[[ Dataset records, beginning ]]

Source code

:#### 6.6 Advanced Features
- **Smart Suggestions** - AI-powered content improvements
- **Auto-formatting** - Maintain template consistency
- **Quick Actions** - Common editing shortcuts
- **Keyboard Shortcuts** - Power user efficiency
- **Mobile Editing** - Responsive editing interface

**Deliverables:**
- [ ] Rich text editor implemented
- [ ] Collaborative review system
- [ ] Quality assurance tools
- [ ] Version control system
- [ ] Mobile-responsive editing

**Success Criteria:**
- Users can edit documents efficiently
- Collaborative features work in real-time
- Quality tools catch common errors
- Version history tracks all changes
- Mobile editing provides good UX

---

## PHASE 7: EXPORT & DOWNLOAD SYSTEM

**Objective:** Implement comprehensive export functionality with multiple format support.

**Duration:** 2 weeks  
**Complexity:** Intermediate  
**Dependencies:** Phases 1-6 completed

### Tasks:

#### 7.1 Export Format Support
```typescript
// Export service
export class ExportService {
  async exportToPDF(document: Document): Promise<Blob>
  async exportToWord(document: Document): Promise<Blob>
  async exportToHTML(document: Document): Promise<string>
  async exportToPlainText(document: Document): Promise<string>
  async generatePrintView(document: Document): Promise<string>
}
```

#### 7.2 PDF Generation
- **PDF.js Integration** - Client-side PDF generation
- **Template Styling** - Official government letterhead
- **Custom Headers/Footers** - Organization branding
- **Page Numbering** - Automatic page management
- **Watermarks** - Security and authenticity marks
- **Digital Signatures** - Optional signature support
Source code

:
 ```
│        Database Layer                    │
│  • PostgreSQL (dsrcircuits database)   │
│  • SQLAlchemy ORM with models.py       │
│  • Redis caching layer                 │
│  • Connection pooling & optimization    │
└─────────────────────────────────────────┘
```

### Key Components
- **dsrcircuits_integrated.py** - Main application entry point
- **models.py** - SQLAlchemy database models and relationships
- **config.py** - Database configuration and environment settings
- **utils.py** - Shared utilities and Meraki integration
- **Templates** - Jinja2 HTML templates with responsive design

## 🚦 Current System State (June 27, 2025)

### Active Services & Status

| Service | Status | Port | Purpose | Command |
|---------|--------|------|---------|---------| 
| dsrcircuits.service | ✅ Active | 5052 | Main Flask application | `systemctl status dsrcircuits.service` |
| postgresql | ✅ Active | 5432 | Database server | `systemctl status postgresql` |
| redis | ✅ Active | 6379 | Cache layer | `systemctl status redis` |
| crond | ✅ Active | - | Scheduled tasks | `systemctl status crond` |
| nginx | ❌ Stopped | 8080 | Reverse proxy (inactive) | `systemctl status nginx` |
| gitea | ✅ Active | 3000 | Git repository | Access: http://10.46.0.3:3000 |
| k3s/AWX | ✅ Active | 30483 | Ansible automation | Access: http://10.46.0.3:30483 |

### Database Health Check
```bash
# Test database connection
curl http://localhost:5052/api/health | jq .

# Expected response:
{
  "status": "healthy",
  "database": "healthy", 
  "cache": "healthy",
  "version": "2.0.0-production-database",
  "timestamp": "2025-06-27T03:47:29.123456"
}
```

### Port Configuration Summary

[[ Dataset records, end ]]

- **Exercise**: Where in the entries does the word "editing" occur? Copy out each line that has it.

- **Written solution**:
- **Quick Actions** - Common editing shortcuts
- **Mobile Editing** - Responsive editing interface
- [ ] Mobile-responsive editing
- Mobile editing provides good UX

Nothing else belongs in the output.